■ Given exercise: Turn the lines of all the entries below into one numbered list, skipping blank lines and leaving out the pictures.

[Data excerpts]

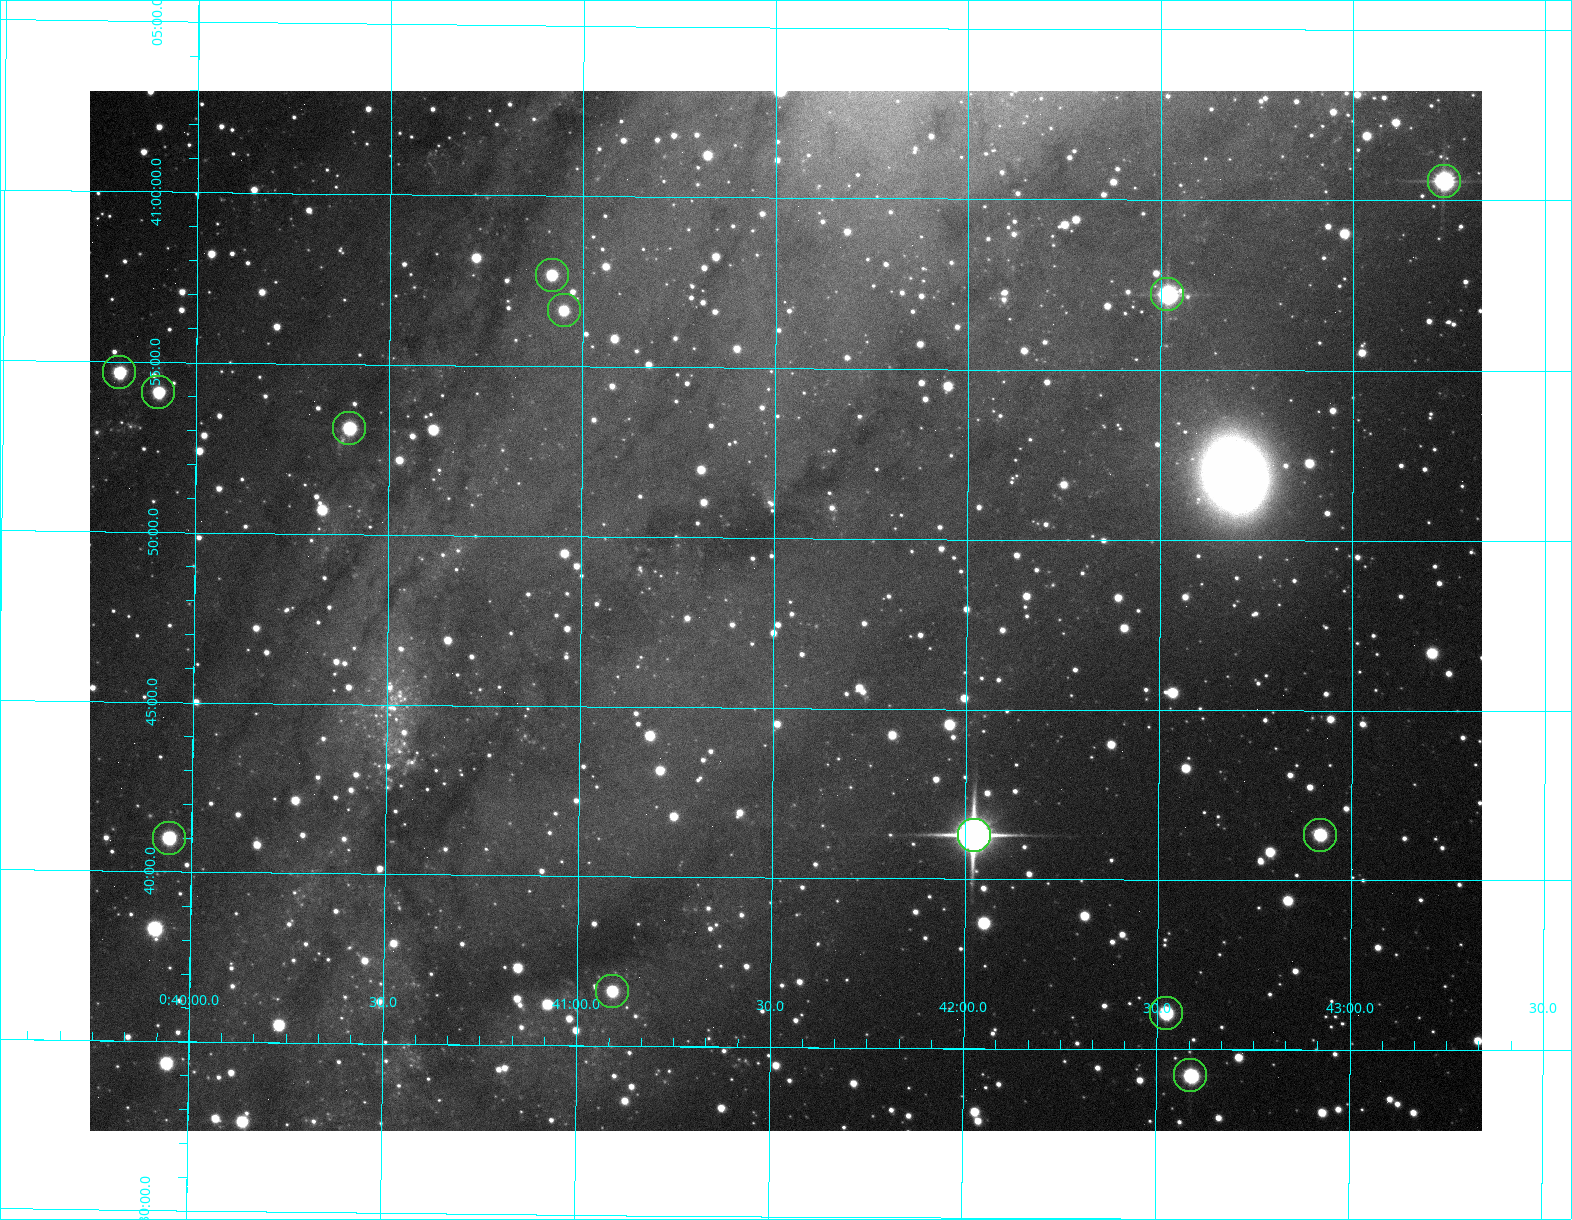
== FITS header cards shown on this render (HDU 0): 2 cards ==
NAXIS1  =                 1392 / length of data axis 1
NAXIS2  =                 1040 / length of data axis 2

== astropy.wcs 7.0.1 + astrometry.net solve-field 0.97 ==
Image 1392 x 1040 px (HDU 0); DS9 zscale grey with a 90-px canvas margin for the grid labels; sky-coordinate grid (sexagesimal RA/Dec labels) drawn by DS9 from the SOLVED WCS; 13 Tycho-2 reference stars matched to detected sources circled (green)
Header WCS: none
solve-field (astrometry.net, Tycho-2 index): SOLVED blind (the file carries no WCS)
Solved WCS: RA---TAN-SIP/DEC--TAN-SIP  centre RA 00:41:32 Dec +40:48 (10.38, +40.80 deg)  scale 1.76 arcsec/px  FOV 40.9' x 30.6'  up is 0 deg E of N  parity flipped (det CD > 0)
(file carries no celestial WCS; the grid is the blind solution)
Tycho-2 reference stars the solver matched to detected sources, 13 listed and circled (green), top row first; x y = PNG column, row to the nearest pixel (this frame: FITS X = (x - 90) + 1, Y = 1040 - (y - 91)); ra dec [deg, ICRS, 3 dp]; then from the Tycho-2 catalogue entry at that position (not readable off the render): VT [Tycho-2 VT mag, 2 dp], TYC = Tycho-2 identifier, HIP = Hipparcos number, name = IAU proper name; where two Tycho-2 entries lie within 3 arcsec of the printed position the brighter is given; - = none
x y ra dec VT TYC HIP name
1444 181 10.809 +41.009 9.29 2801-2078-1 - -
552 275 10.230 +40.961 11.47 2801-2047-1 - -
1167 294 10.629 +40.954 9.37 2801-2009-1 3333 -
564 310 10.238 +40.944 11.79 2801-2058-1 - -
119 372 9.950 +40.911 10.75 2788-108-1 - -
158 392 9.976 +40.902 11.08 2788-362-1 - -
349 428 10.099 +40.885 10.62 2801-1998-1 - -
974 835 10.506 +40.688 7.08 2801-2025-1 3293 -
1320 835 10.730 +40.689 10.96 2801-1228-1 - -
169 838 9.985 +40.683 10.60 2788-2214-1 - -
612 991 10.272 +40.610 11.29 2801-2035-1 - -
1166 1013 10.631 +40.601 10.67 2801-1597-1 - -
1190 1075 10.647 +40.570 10.34 2801-551-1 - -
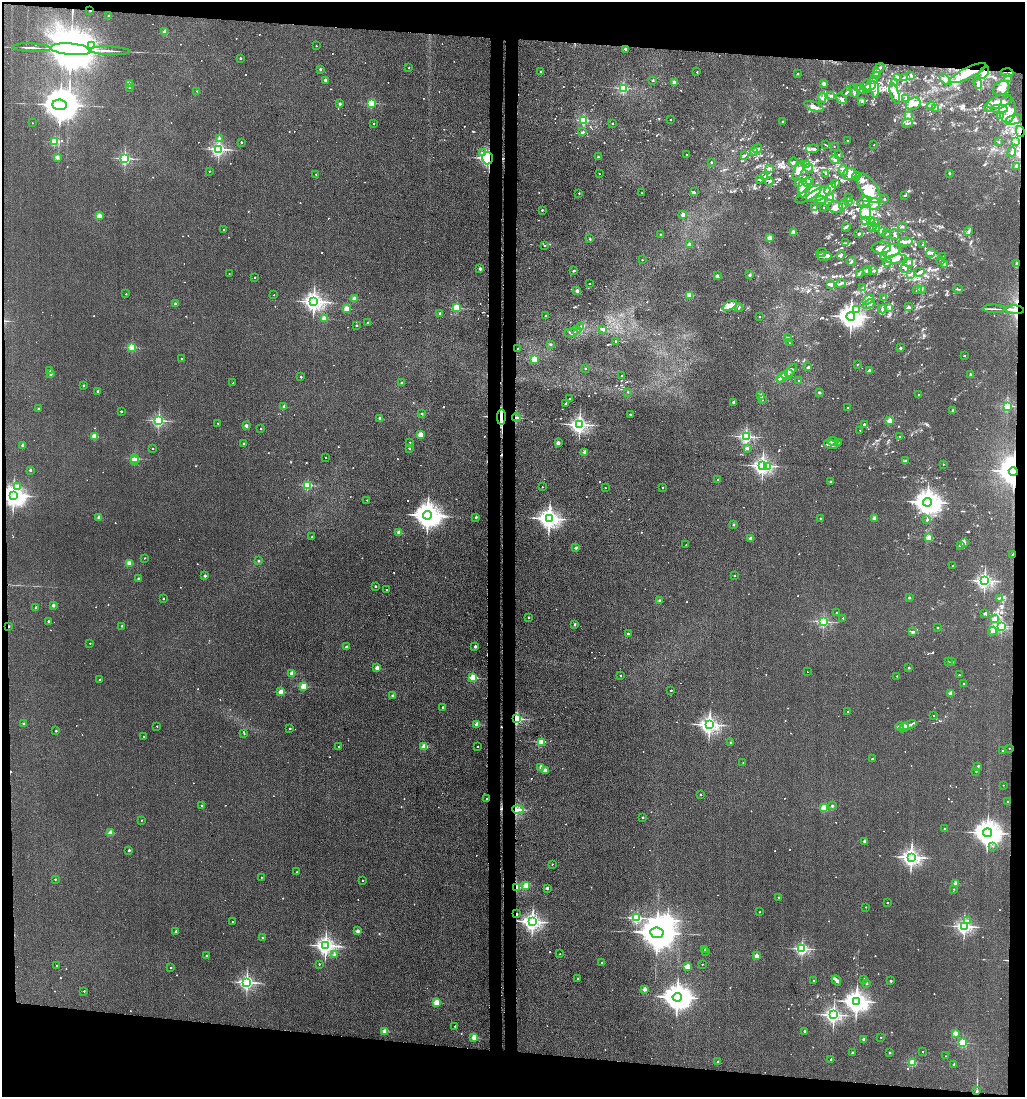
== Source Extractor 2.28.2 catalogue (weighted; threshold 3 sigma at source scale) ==
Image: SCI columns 220-4308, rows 6-4383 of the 4470 x 4389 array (HDU 1 of 3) = the unmasked area's bounding box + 8 px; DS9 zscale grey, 4 x 4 block average (1 PNG px = mean of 4 x 4 image px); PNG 1027 x 1099 px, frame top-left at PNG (2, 2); each listed source drawn as its Kron ellipse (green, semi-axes under 4 px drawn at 4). Shown black and unused: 11% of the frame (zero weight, under 3 of 4 exposures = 5% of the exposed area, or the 3 px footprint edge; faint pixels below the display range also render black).
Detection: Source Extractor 2.28.2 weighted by HDU 2 'WHT'. Background 0.0681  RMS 0.0066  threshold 0.0295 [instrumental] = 3 sigma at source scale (4.5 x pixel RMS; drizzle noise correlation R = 1.50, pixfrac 1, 0.05/0.05 arcsec/px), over >= 5 px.
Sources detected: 1107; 12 too faint to see at this stretch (4 x 4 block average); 11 inside a brighter object's white glare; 9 cosmic-ray / hot-pixel residue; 3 long thin detections or spike segments (spike, bleed or trail) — neither listed nor drawn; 31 coinciding with a brighter row at this scale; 117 inside a brighter listed object's ellipse — not listed separately; of the other 924, all 500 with FLUX_AUTO >= 3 (the completeness limit of this list) listed and drawn (424 fainter detections not listed), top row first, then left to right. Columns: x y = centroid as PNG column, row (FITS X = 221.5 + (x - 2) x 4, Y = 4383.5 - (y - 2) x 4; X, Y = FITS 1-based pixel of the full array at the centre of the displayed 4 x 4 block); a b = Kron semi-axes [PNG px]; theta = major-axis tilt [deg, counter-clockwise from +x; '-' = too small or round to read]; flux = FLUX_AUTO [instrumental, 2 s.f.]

■ Task response:
1. == FITS header cards shown on this render (HDU 0): 2 cards ==
2. NAXIS1  =                 1392 / length of data axis 1
3. NAXIS2  =                 1040 / length of data axis 2
4. == astropy.wcs 7.0.1 + astrometry.net solve-field 0.97 ==
5. Image 1392 x 1040 px (HDU 0); DS9 zscale grey with a 90-px canvas margin for the grid labels; sky-coordinate grid (sexagesimal RA/Dec labels) drawn by DS9 from the SOLVED WCS; 13 Tycho-2 reference stars matched to detected sources circled (green)
6. Header WCS: none
7. solve-field (astrometry.net, Tycho-2 index): SOLVED blind (the file carries no WCS)
8. Solved WCS: RA---TAN-SIP/DEC--TAN-SIP  centre RA 00:41:32 Dec +40:48 (10.38, +40.80 deg)  scale 1.76 arcsec/px  FOV 40.9' x 30.6'  up is 0 deg E of N  parity flipped (det CD > 0)
9. (file carries no celestial WCS; the grid is the blind solution)
10. Tycho-2 reference stars the solver matched to detected sources, 13 listed and circled (green), top row first; x y = PNG column, row to the nearest pixel (this frame: FITS X = (x - 90) + 1, Y = 1040 - (y - 91)); ra dec [deg, ICRS, 3 dp]; then from the Tycho-2 catalogue entry at that position (not readable off the render): VT [Tycho-2 VT mag, 2 dp], TYC = Tycho-2 identifier, HIP = Hipparcos number, name = IAU proper name; where two Tycho-2 entries lie within 3 arcsec of the printed position the brighter is given; - = none
11. x y ra dec VT TYC HIP name
12. 1444 181 10.809 +41.009 9.29 2801-2078-1 - -
13. 552 275 10.230 +40.961 11.47 2801-2047-1 - -
14. 1167 294 10.629 +40.954 9.37 2801-2009-1 3333 -
15. 564 310 10.238 +40.944 11.79 2801-2058-1 - -
16. 119 372 9.950 +40.911 10.75 2788-108-1 - -
17. 158 392 9.976 +40.902 11.08 2788-362-1 - -
18. 349 428 10.099 +40.885 10.62 2801-1998-1 - -
19. 974 835 10.506 +40.688 7.08 2801-2025-1 3293 -
20. 1320 835 10.730 +40.689 10.96 2801-1228-1 - -
21. 169 838 9.985 +40.683 10.60 2788-2214-1 - -
22. 612 991 10.272 +40.610 11.29 2801-2035-1 - -
23. 1166 1013 10.631 +40.601 10.67 2801-1597-1 - -
24. 1190 1075 10.647 +40.570 10.34 2801-551-1 - -
25. == Source Extractor 2.28.2 catalogue (weighted; threshold 3 sigma at source scale) ==
26. Image: SCI columns 220-4308, rows 6-4383 of the 4470 x 4389 array (HDU 1 of 3) = the unmasked area's bounding box + 8 px; DS9 zscale grey, 4 x 4 block average (1 PNG px = mean of 4 x 4 image px); PNG 1027 x 1099 px, frame top-left at PNG (2, 2); each listed source drawn as its Kron ellipse (green, semi-axes under 4 px drawn at 4). Shown black and unused: 11% of the frame (zero weight, under 3 of 4 exposures = 5% of the exposed area, or the 3 px footprint edge; faint pixels below the display range also render black).
27. Detection: Source Extractor 2.28.2 weighted by HDU 2 'WHT'. Background 0.0681  RMS 0.0066  threshold 0.0295 [instrumental] = 3 sigma at source scale (4.5 x pixel RMS; drizzle noise correlation R = 1.50, pixfrac 1, 0.05/0.05 arcsec/px), over >= 5 px.
28. Sources detected: 1107; 12 too faint to see at this stretch (4 x 4 block average); 11 inside a brighter object's white glare; 9 cosmic-ray / hot-pixel residue; 3 long thin detections or spike segments (spike, bleed or trail) — neither listed nor drawn; 31 coinciding with a brighter row at this scale; 117 inside a brighter listed object's ellipse — not listed separately; of the other 924, all 500 with FLUX_AUTO >= 3 (the completeness limit of this list) listed and drawn (424 fainter detections not listed), top row first, then left to right. Columns: x y = centroid as PNG column, row (FITS X = 221.5 + (x - 2) x 4, Y = 4383.5 - (y - 2) x 4; X, Y = FITS 1-based pixel of the full array at the centre of the displayed 4 x 4 block); a b = Kron semi-axes [PNG px]; theta = major-axis tilt [deg, counter-clockwise from +x; '-' = too small or round to read]; flux = FLUX_AUTO [instrumental, 2 s.f.]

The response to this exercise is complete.